Minnesota Republicans are rethinking whether to abide by their party’s endorsement in next year’s race for governor, after the process hasn’t yielded a winning candidate for statewide office in almost 20 years.
Scott Jensen, who won the GOP’s backing in 2022, said he plans to compete in the August primary election regardless of whether he gets the party’s endorsement again. The Chaska physician said he’s encouraging his fellow Republican candidates for governor to follow suit.
GOP state Rep. Kristin Robbins of Maple Grove previously said she also will go to the primary if she doesn’t win the endorsement for governor next spring. Asked again last week, Robbins told the Minnesota Star Tribune, “We’ll see. But I plan to stay in the race as long as I think I’m the best candidate to beat Tim Walz.”
Their early comments could foreshadow a major shift for Minnesota Republicans, who have long given more weight to the party’s endorsement than DFLers.
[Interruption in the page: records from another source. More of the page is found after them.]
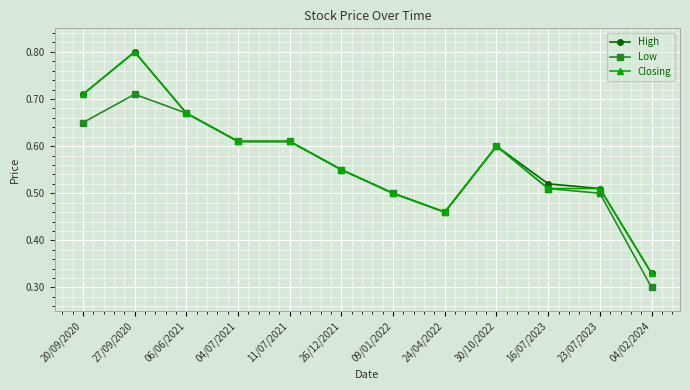

What is the sum of the Low values at 24/04/2022 and 04/07/2021?

1.1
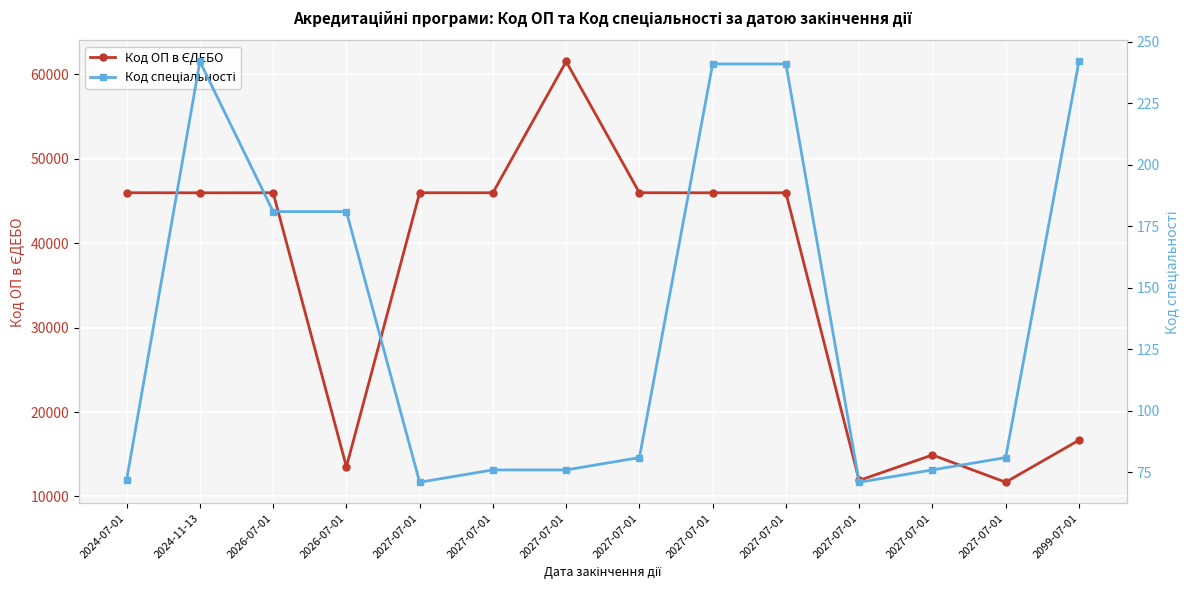

Which category has the lowest value in the Код ОП в ЄДЕБО series?

2027-07-01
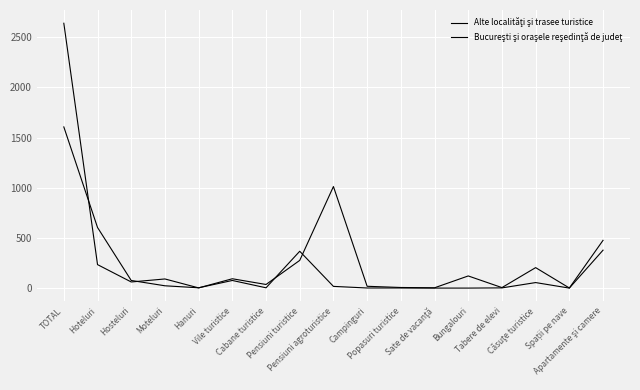

Between which two adjacent categories do Bucureşti şi oraşele reşedinţă de judeţ and Alte localităţi şi trasee turistice first intersect?

TOTAL and Hoteluri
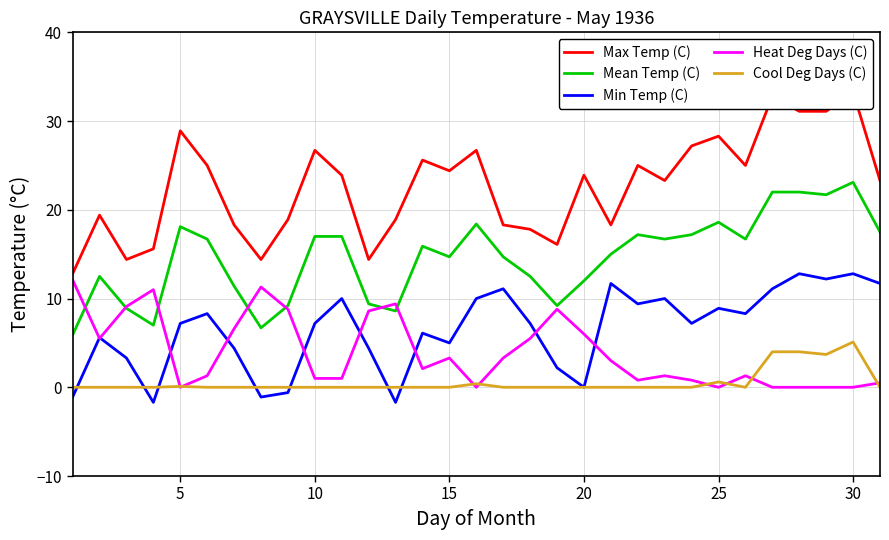

True or false: Cool Deg Days (C) and Mean Temp (C) cross at least once.

False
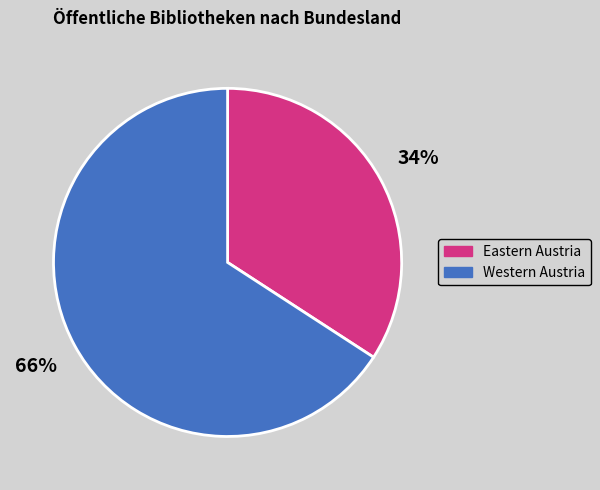

What is the majority slice?

Western Austria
The endorsement from GOP activists can give a candidate credibility and allow them to tap into the party’s get-out-the-vote infrastructure. But some Republicans feel the process has become too beholden to a small group of far-right activists.
By defying the endorsement, GOP candidates would give a broader pool of voters in the August primary election a say on which Republican is best positioned to defeat Walz, rather than deferring to party insiders. But a primary fight could also divide GOP voters and drain candidate resources heading into the general election.
“I think both parties find a moderating influence in having larger numbers participate,” Jensen said, arguing in favor of a competitive GOP primary. “If you look at the history of the Democratic Party, they have not used the endorsement process as the cudgel to hammer potential candidates [like] the Republican Party has.”
Both Jensen and Robbins said they still want and will seek the GOP endorsement. But they’re already encountering resistance from some activists in the party’s right flank, who prefer candidates that take uncompromising positions and are staunchly loyal to President Donald Trump, even if it’s a liability in the general election.
Some GOP activists are attacking Jensen for shifting toward the middle on abortion since his 2022 loss to Walz. And they’re criticizing Robbins for her past work as Minnesota chair of Nikki Haley’s 2024 presidential campaign.